The church bloodbath made me realize that we don’t really know Valentine beyond his cartoonish persona. He’s just as stylish at the Kingsmen, but in a completely different way. He has Jackson’s cool confidence but mixed with a silly lisp. He’s okay with the world tearing itself apart but he can’t stand the sight of violence. He’s supposed to be a man of contradictions, but these contradictions belie confusion. Is Valentine supposed to be from the streets like Eggsy, but thinks being a high-class is about being rich, powerful, and saving all the rich, powerful people from doomsday? Or was Valentine always rich, and he’s part of the system that has no regard for the 99%?
(Side note: Valentine’s plan is incredibly stupid. His idea that in order to stop global warming—the 21st century’s version of nuclear annihilation—most of the world’s population should kill itself, thereby reducing carbon emissions. Never mind the fact that all the rich and powerful people would be left with a world filled with rotting corpses and no economy. This is Valentine’s idea of healing the planet.)
By shooting the church scene as something fun and exciting without providing a subtext for the villain’s plan, Vaughn makes Kingsman shockingly nihilistic, and then the entire film rests on Egerton, who admirably manages to carry what’s left of a vacuous picture. There are still fun moments, but they’re guilty pleasures. It’s like Vaughn was hit with Valentine’s brainwave device and never recovered.

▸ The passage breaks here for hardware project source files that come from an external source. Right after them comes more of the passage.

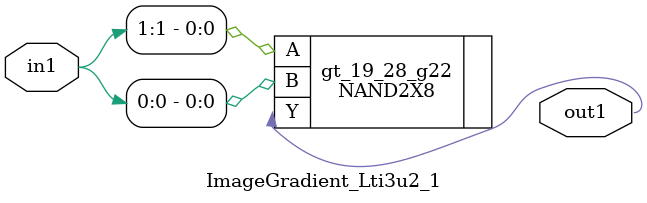
<source format=v>
`timescale 1ps / 1ps


module ImageGradient_Lti3u2_1(in1, out1);
  input [1:0] in1;
  output out1;
  wire [1:0] in1;
  wire out1;
  NAND2X8 gt_19_28_g22(.A (in1[1]), .B (in1[0]), .Y (out1));
endmodule


</source>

Before beating up a group of thugs, Harry tells them “Manners maketh man.” It’s all about having the right attitude. There’s an odd sort of nobility that matches Eggsy’s personality. He’s a little rough around the edges, but he’s smart and good-hearted. It’s a movie about modern-day knights, and while the modern world may be crass and uncouth, that doesn’t mean we have to lose a touch of class. The movie is a balancing act, but sadly, Kingsman ends up forgetting its manners.